Strategy Development is a Process, Not a Retreat

Part I

Strategy development is an ongoing process, not something that occurs every three years. Yes, a strategy development retreat is a critical component of a healthy organization and a necessary element of nonprofit strategy development, but developing good strategy requires thinking strategically at every turn (strategic thinking culture) and an ongoing, institutionalized strategy development process.

A comprehensive strategy development process consists of many components. Utilizing the components throughout the year will ensure solid market position awareness, contribute to the development of good strategy and build the strategic capacity of the organization. The component outcomes can then be fed into the strategy development retreat. Ultimately, the goal is to continually have your hand on the pulse of the market to ensure market awareness and make strategy adjustments, as appropriate, along the way.

The following are some of the components of a strategy development process:

Core Ideology (CI) Development: “Core ideology defines an organization’s enduring character.”[i] Understanding your organization’s identity is paramount to good strategy development. Core ideology is comprised of the organization’s values and purpose. Values are the guiding principles of an organization; they are timeless. A core purpose is stated in one succinct sentence and defines the organizations reason for being. Significant time and input go into the development of core ideology; however, if properly developed, core ideology can last for a hundred years. Core ideology is not regularly reviewed, but it is regularly referred to as a north star when developing strategy and making strategic (and operational) decisions. If you don’t have a core ideology, you might want to consider forming a task force to develop one.

Mission: A mission statement defines what an organization is presently. It identifies the organization’s customers and the critical processes used by the organization, and defines the level of expected performance. Although a copy of the mission statement should be included in every board meeting briefing book, as part of the strategy development process, mission statements are typically reviewed every three years. However, significant events can create the need to update the mission during such 3-year period. As part of a typical review, your mission statement may need to be revised if it seems that your organization’s actions aren’t correlated with the mission or the organization’s board / constituents believe the organization needs to go in a different direction. Further, an organization’s life cycle stage may warrant mission statement revision. It is suggested that a board task force be created to undertake an in-depth mission statement review and present options for revisions to full the Board for dialogue and discussion.

Stakeholder audit: With the amount of disruption in today’s business environment, it is suggested that a stakeholder audit be undertaken on an annual basis. Stakeholder audits are composed of stakeholder identification and analysis. Stakeholders are defined as anyone or any organization that could be affected by or that could influence your organization or its outcomes. It is important to understand stakeholder needs and issues, and the degree of potential influence stakeholders hold. Likewise, it is important to define what your organization wants from the stakeholder groups. Again, a task force can be created to conduct a stakeholder audit. It is important the care is given to create an optimally diverse task force and it is also often helpful to use a professional facilitator to conduct the audit session.

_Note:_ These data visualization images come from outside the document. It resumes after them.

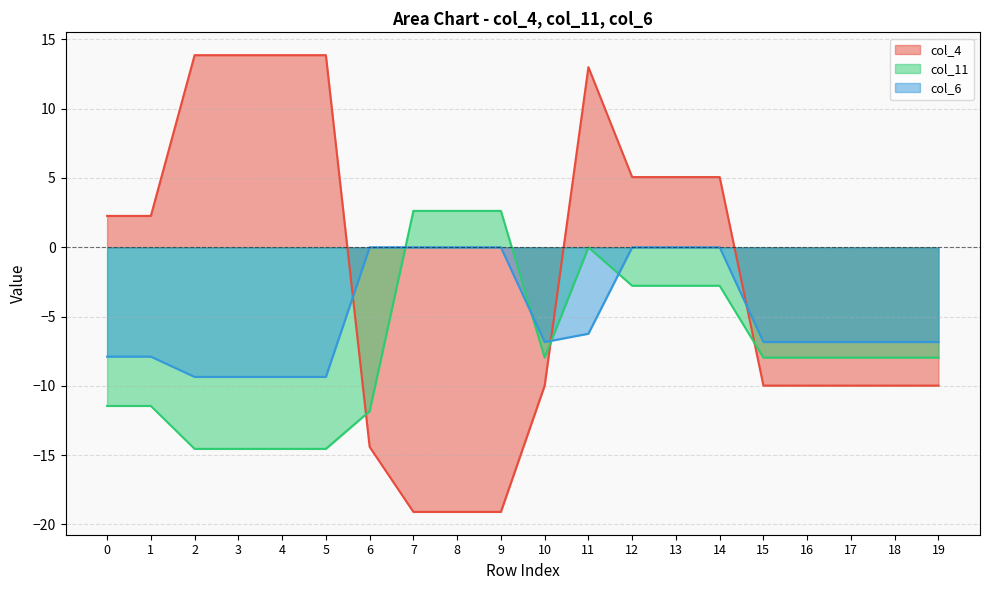

Reading left to right, extract all data points from this chart.

col_4: 2.3	2.3	13.9	13.9	13.9	13.9	-14.4	-19.1	-19.1	-19.1	-10.0	13.0	5.1	5.1	5.1	-10.0	-10.0	-10.0	-10.0	-10.0
col_11: -11.4	-11.4	-14.5	-14.5	-14.5	-14.5	-11.8	2.6	2.6	2.6	-8.0	0.0	-2.8	-2.8	-2.8	-8.0	-8.0	-8.0	-8.0	-8.0
col_6: -7.9	-7.9	-9.4	-9.4	-9.4	-9.4	0.0	0.0	0.0	0.0	-6.8	-6.2	0.0	0.0	0.0	-6.8	-6.8	-6.8	-6.8	-6.8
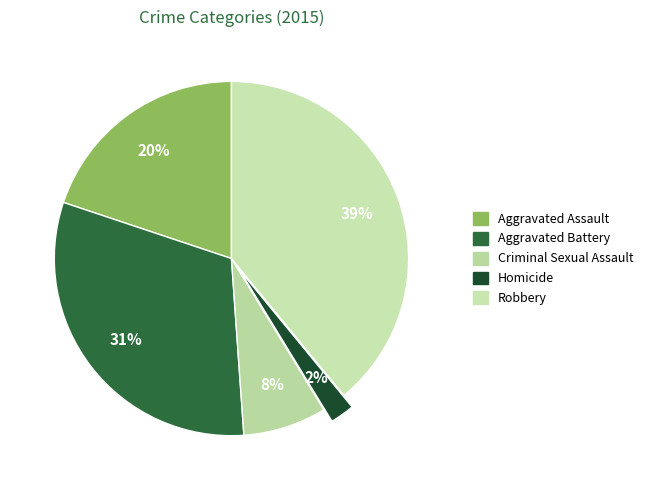

Between Criminal Sexual Assault and Homicide, which is larger?

Criminal Sexual Assault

Environmental Scanning: Formal analytical environmental scanning should take place throughout the year in order to continually understand your current operating environment and market for the purpose of anticipating changes in a timely manner. This is best undertaken by creating an environmental scanning framework and by dividing the data collection duties amongst staff. A common framework that is used for scanning the external environment focuses on social / demographic, technological, environmental, economic and political categories. In addition, social intuitive scanning often takes place at a strategy development retreat.

Competitor Analysis: Organizations should regularly (every quarter or six months) analyze their competition to ensure that they have a clear and current understanding of the market place. In analyzing competitors, the focus should be on key areas that are important to your organization’s success, such as members, customers, human resources (staff and volunteers), media publicity, funding, programs and services and advocacy voice. Typically, organizations analyze and compare themselves to their top three toughest competitors. Competitors are considered entities that compete on the key areas important to an organization’s success. The analysis consists of evaluating what makes the competitors strong in each of the key areas as well as your organization.

Competitive Advantages: “Nonprofit competitive advantage is a nonprofit’s ability to sustainably produce social [or member] value using a unique asset, outstanding execution, or both.”[ii] An organization’s competitive advantages are what powerfully differentiate it from its competitors. They are determined, in part, by conducting a competitor analysis. It is important that organizations understand their competitive advantages prior to engaging in strategy development, as competitive advantages can be wisely used to inform strategy. In today’s rapidly changing environment and the onslaught of disruptors, it is suggested that competitive advantages are reviewed and challenged every year and more frequently is a competitor analysis surfaces a need to do so.